## Exercise inputs
-*-

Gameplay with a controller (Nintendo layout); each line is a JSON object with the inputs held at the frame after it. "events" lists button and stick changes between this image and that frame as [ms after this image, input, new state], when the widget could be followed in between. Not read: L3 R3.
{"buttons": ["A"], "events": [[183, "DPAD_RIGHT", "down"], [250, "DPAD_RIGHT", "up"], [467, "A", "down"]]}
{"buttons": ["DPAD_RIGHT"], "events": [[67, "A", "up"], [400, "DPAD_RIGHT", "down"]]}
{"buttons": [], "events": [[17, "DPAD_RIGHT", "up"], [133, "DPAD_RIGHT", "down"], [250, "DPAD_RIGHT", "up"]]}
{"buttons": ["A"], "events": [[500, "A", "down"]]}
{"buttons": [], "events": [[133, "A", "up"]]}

-*-

## Try it
Exactly as given, repeat each line above.

## Reply
Gameplay with a controller (Nintendo layout); each line is a JSON object with the inputs held at the frame after it. "events" lists button and stick changes between this image and that frame as [ms after this image, input, new state], when the widget could be followed in between. Not read: L3 R3.
{"buttons": ["A"], "events": [[183, "DPAD_RIGHT", "down"], [250, "DPAD_RIGHT", "up"], [467, "A", "down"]]}
{"buttons": ["DPAD_RIGHT"], "events": [[67, "A", "up"], [400, "DPAD_RIGHT", "down"]]}
{"buttons": [], "events": [[17, "DPAD_RIGHT", "up"], [133, "DPAD_RIGHT", "down"], [250, "DPAD_RIGHT", "up"]]}
{"buttons": ["A"], "events": [[500, "A", "down"]]}
{"buttons": [], "events": [[133, "A", "up"]]}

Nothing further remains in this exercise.